- **WORK ITEM**
Please find how many lines of the data contain the string "just", and respond with that number only.

- **SOURCE MATERIAL**
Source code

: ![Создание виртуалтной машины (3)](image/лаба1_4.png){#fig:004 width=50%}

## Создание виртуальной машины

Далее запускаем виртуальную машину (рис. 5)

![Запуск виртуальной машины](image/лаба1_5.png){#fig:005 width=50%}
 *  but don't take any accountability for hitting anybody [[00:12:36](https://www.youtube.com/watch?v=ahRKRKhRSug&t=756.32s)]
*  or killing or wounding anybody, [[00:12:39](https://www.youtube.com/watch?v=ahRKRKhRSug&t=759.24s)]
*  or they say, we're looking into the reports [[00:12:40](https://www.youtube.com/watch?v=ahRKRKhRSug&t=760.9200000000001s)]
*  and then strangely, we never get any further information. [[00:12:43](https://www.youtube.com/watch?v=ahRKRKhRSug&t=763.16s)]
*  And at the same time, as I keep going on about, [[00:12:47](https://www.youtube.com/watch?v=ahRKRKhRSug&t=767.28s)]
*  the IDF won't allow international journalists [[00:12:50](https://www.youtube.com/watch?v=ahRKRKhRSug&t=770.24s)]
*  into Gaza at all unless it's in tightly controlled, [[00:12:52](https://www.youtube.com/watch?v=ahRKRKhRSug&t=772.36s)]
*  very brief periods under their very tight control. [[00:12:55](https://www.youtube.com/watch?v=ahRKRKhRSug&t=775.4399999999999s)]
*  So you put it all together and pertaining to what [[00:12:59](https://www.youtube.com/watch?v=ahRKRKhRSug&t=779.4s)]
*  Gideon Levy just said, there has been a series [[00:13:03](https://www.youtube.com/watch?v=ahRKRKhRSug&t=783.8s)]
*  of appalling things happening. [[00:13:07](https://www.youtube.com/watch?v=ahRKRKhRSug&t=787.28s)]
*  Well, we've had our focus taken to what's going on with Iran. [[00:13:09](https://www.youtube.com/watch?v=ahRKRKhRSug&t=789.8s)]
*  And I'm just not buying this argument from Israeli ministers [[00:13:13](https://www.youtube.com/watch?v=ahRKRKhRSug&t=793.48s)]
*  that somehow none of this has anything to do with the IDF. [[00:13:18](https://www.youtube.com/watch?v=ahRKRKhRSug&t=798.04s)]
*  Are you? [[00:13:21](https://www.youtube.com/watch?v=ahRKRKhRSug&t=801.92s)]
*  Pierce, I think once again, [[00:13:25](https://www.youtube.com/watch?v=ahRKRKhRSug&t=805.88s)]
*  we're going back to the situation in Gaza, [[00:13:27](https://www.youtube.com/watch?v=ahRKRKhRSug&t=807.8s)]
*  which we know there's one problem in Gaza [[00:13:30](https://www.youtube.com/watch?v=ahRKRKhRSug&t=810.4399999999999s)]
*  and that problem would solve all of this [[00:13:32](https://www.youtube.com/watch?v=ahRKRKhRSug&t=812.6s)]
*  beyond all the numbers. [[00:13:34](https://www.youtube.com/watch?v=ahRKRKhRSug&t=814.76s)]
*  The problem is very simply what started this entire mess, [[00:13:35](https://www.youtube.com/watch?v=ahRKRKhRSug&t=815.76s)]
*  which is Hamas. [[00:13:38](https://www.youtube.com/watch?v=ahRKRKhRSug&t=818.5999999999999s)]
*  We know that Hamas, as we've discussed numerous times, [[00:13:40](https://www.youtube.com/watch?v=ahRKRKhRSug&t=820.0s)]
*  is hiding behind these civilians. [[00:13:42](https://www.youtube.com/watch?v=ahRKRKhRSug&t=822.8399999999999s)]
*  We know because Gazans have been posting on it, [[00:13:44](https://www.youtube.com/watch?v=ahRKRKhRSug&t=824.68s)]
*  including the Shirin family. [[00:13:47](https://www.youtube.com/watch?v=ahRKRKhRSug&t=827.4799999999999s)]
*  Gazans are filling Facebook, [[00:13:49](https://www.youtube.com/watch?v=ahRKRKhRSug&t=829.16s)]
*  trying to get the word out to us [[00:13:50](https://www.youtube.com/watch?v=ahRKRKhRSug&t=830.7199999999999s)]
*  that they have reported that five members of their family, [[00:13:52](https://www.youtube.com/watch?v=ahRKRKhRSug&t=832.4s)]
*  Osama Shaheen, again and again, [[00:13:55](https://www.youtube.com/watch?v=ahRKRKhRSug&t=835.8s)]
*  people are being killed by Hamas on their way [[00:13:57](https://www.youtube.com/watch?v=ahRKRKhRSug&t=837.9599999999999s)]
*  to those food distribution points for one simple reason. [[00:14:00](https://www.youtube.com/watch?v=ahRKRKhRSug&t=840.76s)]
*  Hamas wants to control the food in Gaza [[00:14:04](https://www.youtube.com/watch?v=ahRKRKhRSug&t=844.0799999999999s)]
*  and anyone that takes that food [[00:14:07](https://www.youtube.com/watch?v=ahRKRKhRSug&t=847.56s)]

- **FINISHED TASK**
2